# Datenbanken RM Modell IST-Beziehung auflösen



## Zoja (23. Nov 2015)

Hallo Leute!

Habe eine allgemeine Frage:

Wenn ich in dem ERM eine IST Beziehung habe zum Beispiel: Koch IST Person, dann ist es ja eine Spezialisierung, die Entity Koch hat ja dann keinen Key nur zum Beispiel einen Meistergrad, der zur Person dazukommt, wenn es sich um den Koch handelt.

Eine IST Beziehung ist in der Chen Notation 1 - 1. Bei 1 - N wird ja der Fremdschlüssel in Richtung N reingezogen, bei M - N werden beide Schlüssel zusammen zum Primärkey, aber wie sieht es bei der 1 - 1 Beziehung aus bei IST, da der Koch eine Person ist, müsste die Personen ID auch der Key für Koch sein? Und wie sieht die Tabelle im RM aus? 

ERM: Entitytyp: Person --- Attribute: [KEY: Person-ID], [Name], [Nachname] 
         Entitytyp: Koch --- Attribute: [Meistergrad]

Im RM dann so? Ist verschwindet komplett? und keine Fremdschlüssel?:

Person:
KEY: Person-ID --- Name --- Nachname 
1                           Manuel     Meyer

Koch:
KEY: Person-ID --- Name --- Nachname --- Meistergrad
2                           Jens         Frei                Lehrling


----------



## stg (23. Nov 2015)

Was genau ist nun die Frage?

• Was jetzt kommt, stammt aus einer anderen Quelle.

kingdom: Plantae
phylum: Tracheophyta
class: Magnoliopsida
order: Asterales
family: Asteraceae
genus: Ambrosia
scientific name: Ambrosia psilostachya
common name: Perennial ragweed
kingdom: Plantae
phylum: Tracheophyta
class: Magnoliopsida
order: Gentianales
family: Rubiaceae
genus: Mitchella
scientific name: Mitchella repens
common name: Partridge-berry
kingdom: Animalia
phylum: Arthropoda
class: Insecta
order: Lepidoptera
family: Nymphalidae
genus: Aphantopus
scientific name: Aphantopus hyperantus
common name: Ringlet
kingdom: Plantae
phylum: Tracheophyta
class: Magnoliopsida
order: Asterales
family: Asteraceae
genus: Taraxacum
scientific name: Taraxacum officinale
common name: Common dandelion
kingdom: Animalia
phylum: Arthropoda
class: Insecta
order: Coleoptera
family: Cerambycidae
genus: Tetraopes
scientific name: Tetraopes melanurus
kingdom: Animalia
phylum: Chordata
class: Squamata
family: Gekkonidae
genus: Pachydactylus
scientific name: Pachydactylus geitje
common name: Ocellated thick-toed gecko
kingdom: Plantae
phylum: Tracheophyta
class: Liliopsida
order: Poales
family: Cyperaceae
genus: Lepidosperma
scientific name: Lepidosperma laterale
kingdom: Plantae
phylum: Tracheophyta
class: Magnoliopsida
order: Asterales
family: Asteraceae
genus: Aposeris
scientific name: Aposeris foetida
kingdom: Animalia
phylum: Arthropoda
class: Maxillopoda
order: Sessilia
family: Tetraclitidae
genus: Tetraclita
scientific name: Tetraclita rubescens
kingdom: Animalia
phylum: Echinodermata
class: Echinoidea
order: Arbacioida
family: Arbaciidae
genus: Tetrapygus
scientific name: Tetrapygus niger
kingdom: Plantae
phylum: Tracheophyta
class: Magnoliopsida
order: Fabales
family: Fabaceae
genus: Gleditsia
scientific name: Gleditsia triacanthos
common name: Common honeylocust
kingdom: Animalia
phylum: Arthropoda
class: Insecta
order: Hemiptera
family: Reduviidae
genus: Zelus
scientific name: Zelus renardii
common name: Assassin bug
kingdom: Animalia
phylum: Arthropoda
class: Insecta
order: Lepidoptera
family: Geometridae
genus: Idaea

Wie man das notiert? Oder wie man das modelliert? 

Jeder Koch ist eine Person, aber nicht jede Person ein Koch.
Üblicherweise hättest du dann in der Tabelle Koch nur die Felder Person-ID und Meistergrad. Person-ID ist hier der PK der Tabelle Koch und gleichzeitig der FK auf die Tabelle Person.

Wenn du eigentlich doch was anderes wissen wolltest, dann hak nochmal nach


----------



## Zoja (24. Nov 2015)

Jep genau das wollte ich wissen, ob man das so auflöst, d.h. Personen-ID ist dann Key für Koch (im Grunde Primary und Foreign Key gleichzeitig) und im ERM hat die Entity Koch dann keinen Key! Top Danke


----------